Marketing channels, customer journeys, and experimentation
In contrast to podcasting, which is more difficult to attribute, Steffen says that it's relatively easy to understand leads that are actively searching for the solution. It's easy because these people are so close to booking a demo or signing up for your product. They could come from Google search, organic search or paid ads. They could come from review platforms or SaaS marketplaces. The difficult part is that potentially only 2% of your market is actively buying at any given moment:
"This is where you need to do marketing tactics to get in front of the right people that are just not in the market right now, so that when they switch to buying, you can capture that demand, maybe even without competition, because you've done your marketing well before that."
Knowing that many B2Bs heavily underestimate how long their customer journeys are, Steffen recommends that companies start storing all the data about the journeys in one place. By digitizing the behaviors now, you will have that data later when you go running different marketing experiments. Timing the length of these experiments can be difficult depending on how long the customer journeys are — it may be impractical to wait as long as needed to see if deals close. To get around this, Steffen encourages finding a good proxy for revenue that isn't necessarily a fully closed deal:
"Anybody involved in revenue should know these numbers in your company: for a deal, how many opportunities do you need? For an opportunity how many marketing qualified leads do you need? For a marketing qualified lead, you need X amount of leads. And if you know these metrics, then you have a qualified guess about what activity leads to revenue."

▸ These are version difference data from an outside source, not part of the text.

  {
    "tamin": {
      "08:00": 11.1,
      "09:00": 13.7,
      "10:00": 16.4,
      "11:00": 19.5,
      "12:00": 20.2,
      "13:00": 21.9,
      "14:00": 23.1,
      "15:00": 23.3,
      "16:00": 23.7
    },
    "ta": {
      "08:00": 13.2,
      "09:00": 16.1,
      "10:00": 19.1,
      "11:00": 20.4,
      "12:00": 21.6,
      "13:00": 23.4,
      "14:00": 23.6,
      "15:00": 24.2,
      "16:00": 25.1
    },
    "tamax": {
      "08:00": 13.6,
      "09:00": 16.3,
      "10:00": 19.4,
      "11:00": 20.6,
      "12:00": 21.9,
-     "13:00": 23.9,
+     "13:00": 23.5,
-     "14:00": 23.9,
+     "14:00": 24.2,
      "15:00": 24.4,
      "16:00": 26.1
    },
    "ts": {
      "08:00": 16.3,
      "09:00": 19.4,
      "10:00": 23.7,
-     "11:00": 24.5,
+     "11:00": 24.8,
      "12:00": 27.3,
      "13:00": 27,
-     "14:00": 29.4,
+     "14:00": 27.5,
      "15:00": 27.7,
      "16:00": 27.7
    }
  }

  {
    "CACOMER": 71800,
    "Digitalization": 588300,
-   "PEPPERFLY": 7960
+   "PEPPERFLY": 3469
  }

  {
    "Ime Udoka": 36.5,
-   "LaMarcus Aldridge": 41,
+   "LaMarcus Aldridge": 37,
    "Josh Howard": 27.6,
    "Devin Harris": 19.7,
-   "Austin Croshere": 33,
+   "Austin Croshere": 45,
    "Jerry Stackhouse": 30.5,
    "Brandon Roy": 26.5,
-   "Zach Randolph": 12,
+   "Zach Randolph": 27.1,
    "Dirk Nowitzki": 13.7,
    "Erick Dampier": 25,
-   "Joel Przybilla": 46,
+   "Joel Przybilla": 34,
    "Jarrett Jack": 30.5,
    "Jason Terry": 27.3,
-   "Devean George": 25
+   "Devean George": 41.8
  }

For smaller companies that may not have the amount of data they need for rigorous quantitative analyses, it is important to collect the data today. That way it will be available for analysis tomorrow.
Funnels, awareness, knowledge transfer
Jane asks Steffen how he juggles different marketing funnels. While he has automations set up at Dreamdata, he doesn't like to think about funnels in the typical sense because it's hard to force users into a set path. Instead, he says:
"I think it's about consistently producing high-quality content and getting in front of people. You're consistently staying top of mind with quality inputs to their world."

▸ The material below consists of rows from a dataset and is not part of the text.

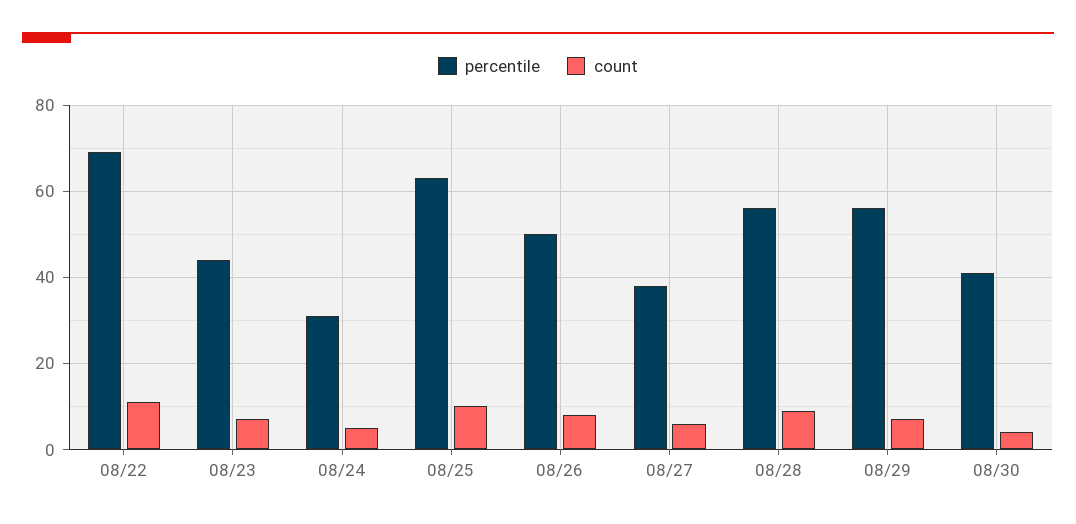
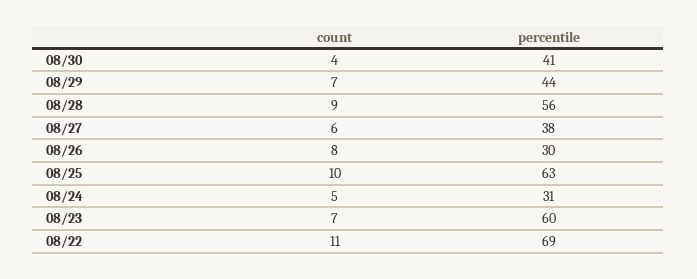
  {
    "percentile": {
      "08/22": 69,
-     "08/23": 45,
+     "08/23": 60,
      "08/24": 31,
      "08/25": 63,
-     "08/26": 50,
+     "08/26": 30,
      "08/27": 38,
      "08/28": 56,
-     "08/29": 55,
+     "08/29": 44,
      "08/30": 41
    },
    "count": {
      "08/22": 11,
      "08/23": 7,
      "08/24": 5,
      "08/25": 10,
      "08/26": 8,
      "08/27": 6,
      "08/28": 9,
      "08/29": 7,
      "08/30": 4
    }
  }

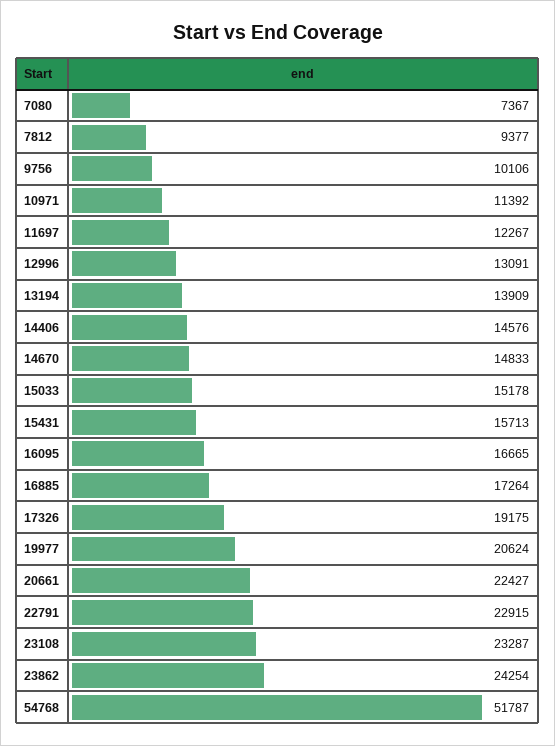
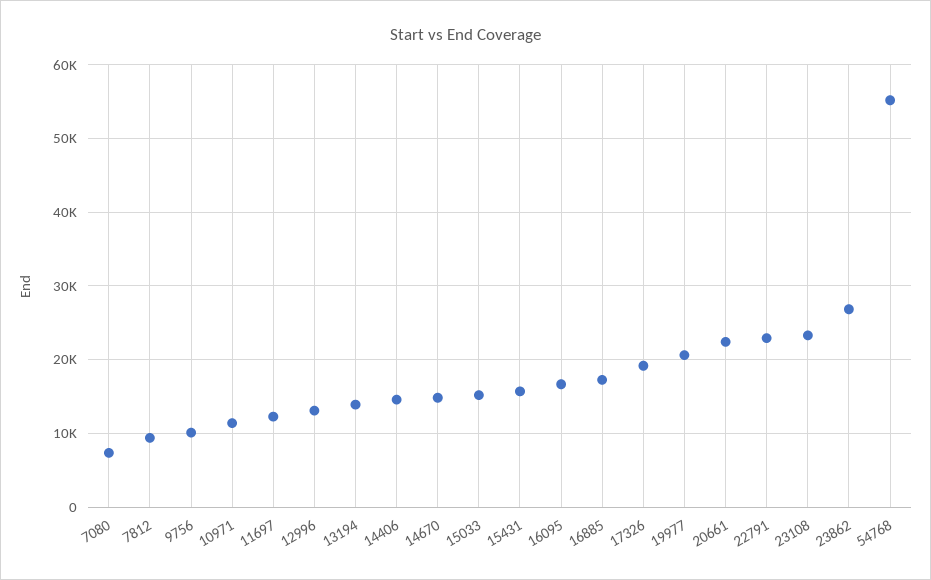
  {
    "7080": 7367,
    "7812": 9377,
    "9756": 10106,
    "10971": 11392,
    "11697": 12267,
    "12996": 13091,
    "13194": 13909,
    "14406": 14576,
    "14670": 14833,
    "15033": 15178,
    "15431": 15713,
    "16095": 16665,
    "16885": 17264,
    "17326": 19175,
    "19977": 20624,
    "20661": 22427,
    "22791": 22915,
    "23108": 23287,
-   "23862": 24254,
+   "23862": 27000,
-   "54768": 51787
+   "54768": 55000
  }

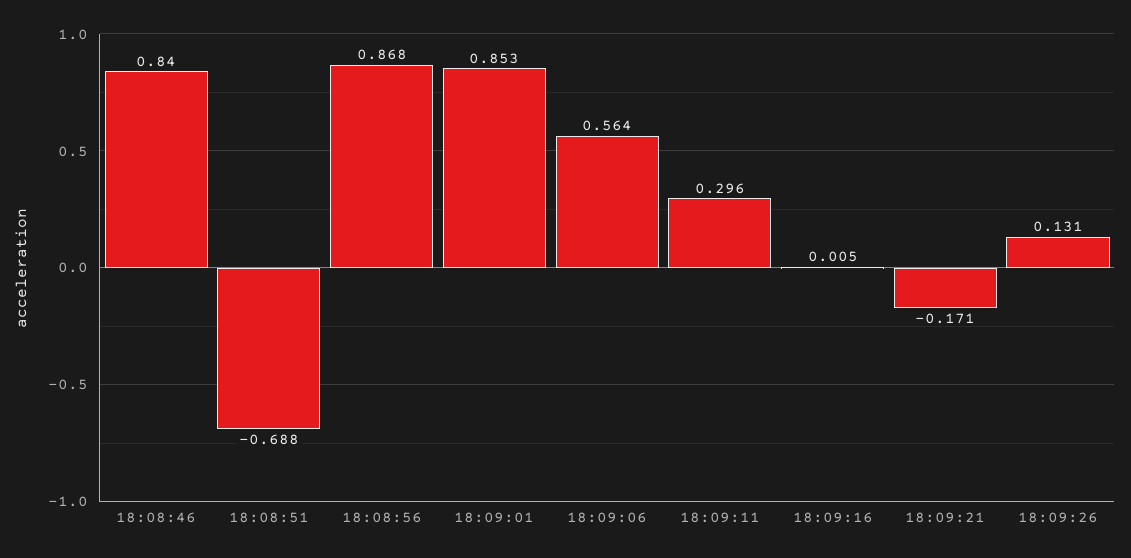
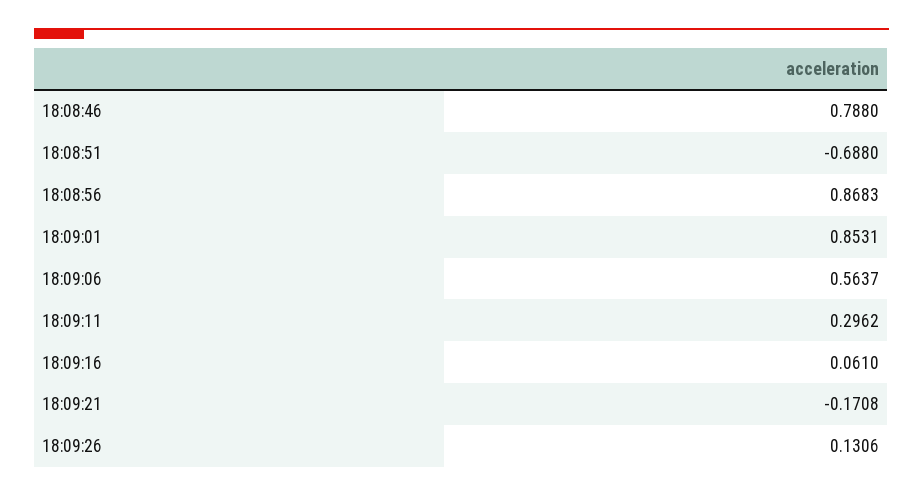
  {
-   "18:08:46": 0.84,
+   "18:08:46": 0.788,
    "18:08:51": -0.688,
    "18:08:56": 0.8683,
    "18:09:01": 0.8531,
    "18:09:06": 0.5637,
    "18:09:11": 0.2962,
-   "18:09:16": 0.005,
+   "18:09:16": 0.061,
    "18:09:21": -0.1708,
    "18:09:26": 0.1306
  }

At Dreamdata, they do this with "social selling" so that they can get a log of high-quality touches in before conversion. To find these leads, he says go to where your customers are expressing their most clear intent to buy. For Dreamdata, that might be finding the people that are already on G2 looking for attribution. As their sales teams learn from the selling process, similar sentiments that they hear over and over get distributed to the marketing team, so that the information doesn't get lost and can be used to make process improvements.
Final advice
Do try to know as much as you can from the data.
“You want to support your thinking and your gut feeling with data so you get more insights into whether the ads are working or not.”
Don't blindly trust any of the data that you are looking at.
“If something looks too good to be true, it's always too good to be true.”